Earlier this year, Shirin Saeidi was at a dinner with three speakers who had been invited to the University of Arkansas at Fayetteville center she directs when they told her something that surprised her. As part of the paperwork that would allow them to be reimbursed and paid for the trip, they had been prompted to sign a pledge saying they were not boycotting Israel. They told her it was something they would have liked to have known about beforehand.
Since then, other speakers invited to the King Fahd Center for Middle East Studies have raised concerns about the pledge; at least one declined to talk at the university. Then this week, Nathan Thrall, the author of a new nonfiction book called A Day in the Life of Abed Salama, which tells the story of a tragic bus accident outside Jerusalem, posted on social media that he had declined to speak at the university because of the pledge.
Saeidi, who is also an assistant professor of political science, said she understood why Thrall and the other speakers had objected.
“Their decision resonates with me,” she wrote in an email explaining her thoughts on the episode. “I know this decision was hard for them, not because of the historical reality of the conflict between Israel and Palestine, but because of their commitment to students. We are teachers, and anything that undermines our ability to connect with students is heartbreaking for us.”
The pledge exists because of a state law in Arkansas that says a public entity cannot enter into a contract with a company unless it certifies that it is not boycotting Israel. According to Palestine Legal, an organization that provides legal support to pro-Palestine activists, 38 states have some version of a law targeting the Boycott, Divestment, and Sanctions movement, or BDS, which aims to pressure Israel to end what its critics characterize as its oppressive policies toward Palestinians. The laws vary. Some outlaw investments in publicly traded companies that are participating in a boycott of Israel, for example, while others apply to contractors.
Many states have adjusted their laws in recent years in response to legal challenges, said Lara Friedman, president of the Foundation for Middle East Peace, a Washington-based organization that promotes peace for Israelis and Palestinians. In the new versions of the laws, the contractors must be companies with at least 10 employees and the contracts have to be worth at least $100,000.
☆ ☆ ☆ ☆ ☆
STATED GOAL 1 – Retype the article on the Arkansas pledge from "Earlier this year, Shirin" to "of the pledge." verbatim.
The article and the records that follow it are drawn from unrelated sources.

(Outline records)
☆ ☆ ☆ ☆ ☆
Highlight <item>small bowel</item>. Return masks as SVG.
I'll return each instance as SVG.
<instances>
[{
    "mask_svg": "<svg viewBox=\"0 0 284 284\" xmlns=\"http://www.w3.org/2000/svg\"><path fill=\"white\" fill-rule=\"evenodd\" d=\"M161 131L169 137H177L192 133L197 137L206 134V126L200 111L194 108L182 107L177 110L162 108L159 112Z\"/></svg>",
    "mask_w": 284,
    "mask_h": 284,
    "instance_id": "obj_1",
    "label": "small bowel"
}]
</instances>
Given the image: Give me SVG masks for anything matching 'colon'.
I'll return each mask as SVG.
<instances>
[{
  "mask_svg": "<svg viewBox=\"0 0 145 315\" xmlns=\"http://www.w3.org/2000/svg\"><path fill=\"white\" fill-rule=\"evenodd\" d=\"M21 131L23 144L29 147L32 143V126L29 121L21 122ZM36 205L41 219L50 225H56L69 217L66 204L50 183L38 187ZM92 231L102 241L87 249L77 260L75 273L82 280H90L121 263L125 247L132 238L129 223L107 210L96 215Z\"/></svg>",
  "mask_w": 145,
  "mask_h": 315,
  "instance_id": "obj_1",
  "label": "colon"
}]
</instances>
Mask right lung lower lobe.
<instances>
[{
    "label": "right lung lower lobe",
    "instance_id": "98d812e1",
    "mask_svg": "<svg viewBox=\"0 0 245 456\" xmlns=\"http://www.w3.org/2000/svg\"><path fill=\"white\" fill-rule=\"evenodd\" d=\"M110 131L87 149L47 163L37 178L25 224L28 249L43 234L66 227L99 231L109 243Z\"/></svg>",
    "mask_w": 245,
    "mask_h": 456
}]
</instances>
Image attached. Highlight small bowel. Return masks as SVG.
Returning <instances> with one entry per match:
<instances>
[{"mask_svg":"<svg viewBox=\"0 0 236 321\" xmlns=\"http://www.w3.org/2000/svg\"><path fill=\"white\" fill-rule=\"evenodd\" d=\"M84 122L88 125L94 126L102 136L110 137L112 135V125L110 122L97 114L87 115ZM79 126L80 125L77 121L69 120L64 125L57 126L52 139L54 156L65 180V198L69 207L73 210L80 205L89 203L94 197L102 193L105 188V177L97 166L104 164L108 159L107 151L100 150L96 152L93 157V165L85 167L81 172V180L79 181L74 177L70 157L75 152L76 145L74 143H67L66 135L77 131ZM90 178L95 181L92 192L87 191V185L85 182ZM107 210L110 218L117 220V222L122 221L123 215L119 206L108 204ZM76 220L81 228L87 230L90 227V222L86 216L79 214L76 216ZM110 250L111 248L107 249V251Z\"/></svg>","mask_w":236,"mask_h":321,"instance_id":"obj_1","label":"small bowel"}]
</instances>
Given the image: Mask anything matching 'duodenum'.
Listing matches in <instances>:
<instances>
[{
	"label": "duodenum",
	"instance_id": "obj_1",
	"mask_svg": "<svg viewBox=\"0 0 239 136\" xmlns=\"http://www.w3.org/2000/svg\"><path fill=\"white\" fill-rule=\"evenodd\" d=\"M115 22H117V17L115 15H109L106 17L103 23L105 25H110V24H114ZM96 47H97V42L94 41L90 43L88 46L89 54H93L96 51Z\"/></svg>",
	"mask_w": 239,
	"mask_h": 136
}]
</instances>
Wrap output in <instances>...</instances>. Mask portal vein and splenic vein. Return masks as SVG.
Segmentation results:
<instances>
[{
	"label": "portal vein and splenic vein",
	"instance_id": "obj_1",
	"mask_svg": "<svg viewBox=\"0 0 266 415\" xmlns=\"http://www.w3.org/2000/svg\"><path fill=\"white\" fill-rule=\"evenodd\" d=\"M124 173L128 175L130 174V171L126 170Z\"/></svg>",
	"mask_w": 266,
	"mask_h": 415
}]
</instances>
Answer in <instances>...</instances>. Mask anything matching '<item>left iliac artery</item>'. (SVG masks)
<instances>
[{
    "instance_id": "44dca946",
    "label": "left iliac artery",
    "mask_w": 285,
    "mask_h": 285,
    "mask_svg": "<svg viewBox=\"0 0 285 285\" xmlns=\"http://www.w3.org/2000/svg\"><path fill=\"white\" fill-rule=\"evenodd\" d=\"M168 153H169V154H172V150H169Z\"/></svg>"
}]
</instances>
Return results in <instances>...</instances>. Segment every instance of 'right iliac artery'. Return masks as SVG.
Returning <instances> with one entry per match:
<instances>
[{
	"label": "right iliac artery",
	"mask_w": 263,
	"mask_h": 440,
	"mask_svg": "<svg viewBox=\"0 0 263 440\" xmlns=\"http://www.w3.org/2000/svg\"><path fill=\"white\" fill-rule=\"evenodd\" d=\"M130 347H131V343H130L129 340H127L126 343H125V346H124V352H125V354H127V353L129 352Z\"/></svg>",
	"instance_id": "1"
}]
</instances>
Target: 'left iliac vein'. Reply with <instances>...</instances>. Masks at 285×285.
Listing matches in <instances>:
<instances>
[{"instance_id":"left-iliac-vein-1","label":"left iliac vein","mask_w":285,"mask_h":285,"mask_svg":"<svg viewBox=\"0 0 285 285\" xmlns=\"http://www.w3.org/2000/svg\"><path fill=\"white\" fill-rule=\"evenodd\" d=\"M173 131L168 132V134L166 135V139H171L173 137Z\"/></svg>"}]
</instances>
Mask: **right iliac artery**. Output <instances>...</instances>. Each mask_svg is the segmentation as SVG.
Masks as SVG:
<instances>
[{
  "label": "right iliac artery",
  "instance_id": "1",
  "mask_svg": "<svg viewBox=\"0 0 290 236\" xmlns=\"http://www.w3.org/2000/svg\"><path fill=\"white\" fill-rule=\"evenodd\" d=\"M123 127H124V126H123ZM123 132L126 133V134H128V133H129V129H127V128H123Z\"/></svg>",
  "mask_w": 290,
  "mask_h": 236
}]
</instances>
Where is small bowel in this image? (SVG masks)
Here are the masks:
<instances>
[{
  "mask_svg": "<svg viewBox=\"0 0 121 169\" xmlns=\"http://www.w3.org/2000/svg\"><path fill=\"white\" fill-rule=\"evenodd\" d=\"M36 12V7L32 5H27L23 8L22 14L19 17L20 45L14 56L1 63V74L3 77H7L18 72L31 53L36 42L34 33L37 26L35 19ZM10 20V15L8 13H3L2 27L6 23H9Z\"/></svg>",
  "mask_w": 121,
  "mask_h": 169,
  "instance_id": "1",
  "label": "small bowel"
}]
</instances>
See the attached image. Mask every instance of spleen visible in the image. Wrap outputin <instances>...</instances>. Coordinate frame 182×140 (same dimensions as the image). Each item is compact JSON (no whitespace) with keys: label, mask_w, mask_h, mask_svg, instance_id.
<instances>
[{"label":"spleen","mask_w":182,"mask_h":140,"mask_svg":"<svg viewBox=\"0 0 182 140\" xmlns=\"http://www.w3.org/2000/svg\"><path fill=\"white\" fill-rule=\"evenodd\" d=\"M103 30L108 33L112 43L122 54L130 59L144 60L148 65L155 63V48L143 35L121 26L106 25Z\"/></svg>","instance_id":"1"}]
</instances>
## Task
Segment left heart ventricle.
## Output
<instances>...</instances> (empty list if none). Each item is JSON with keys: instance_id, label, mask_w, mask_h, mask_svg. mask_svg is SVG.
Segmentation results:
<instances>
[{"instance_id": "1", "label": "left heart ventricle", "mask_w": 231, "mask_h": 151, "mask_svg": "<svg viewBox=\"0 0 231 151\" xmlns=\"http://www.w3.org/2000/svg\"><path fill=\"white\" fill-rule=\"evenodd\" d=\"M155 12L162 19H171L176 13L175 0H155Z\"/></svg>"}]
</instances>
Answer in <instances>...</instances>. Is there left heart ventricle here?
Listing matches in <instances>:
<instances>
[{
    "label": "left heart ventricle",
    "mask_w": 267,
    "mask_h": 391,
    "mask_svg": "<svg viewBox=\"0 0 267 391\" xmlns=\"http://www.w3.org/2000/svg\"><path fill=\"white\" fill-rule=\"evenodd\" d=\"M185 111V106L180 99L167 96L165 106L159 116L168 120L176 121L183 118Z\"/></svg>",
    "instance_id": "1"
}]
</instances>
☆ ☆ ☆ ☆ ☆
STATED GOAL 2 – State how many lines of the records contain the string "portal", giving only the number.

RESULT 1 –
Earlier this year, Shirin Saeidi was at a dinner with three speakers who had been invited to the University of Arkansas at Fayetteville center she directs when they told her something that surprised her. As part of the paperwork that would allow them to be reimbursed and paid for the trip, they had been prompted to sign a pledge saying they were not boycotting Israel. They told her it was something they would have liked to have known about beforehand.
Since then, other speakers invited to the King Fahd Center for Middle East Studies have raised concerns about the pledge; at least one declined to talk at the university. Then this week, Nathan Thrall, the author of a new nonfiction book called A Day in the Life of Abed Salama, which tells the story of a tragic bus accident outside Jerusalem, posted on social media that he had declined to speak at the university because of the pledge.

RESULT 2 – 2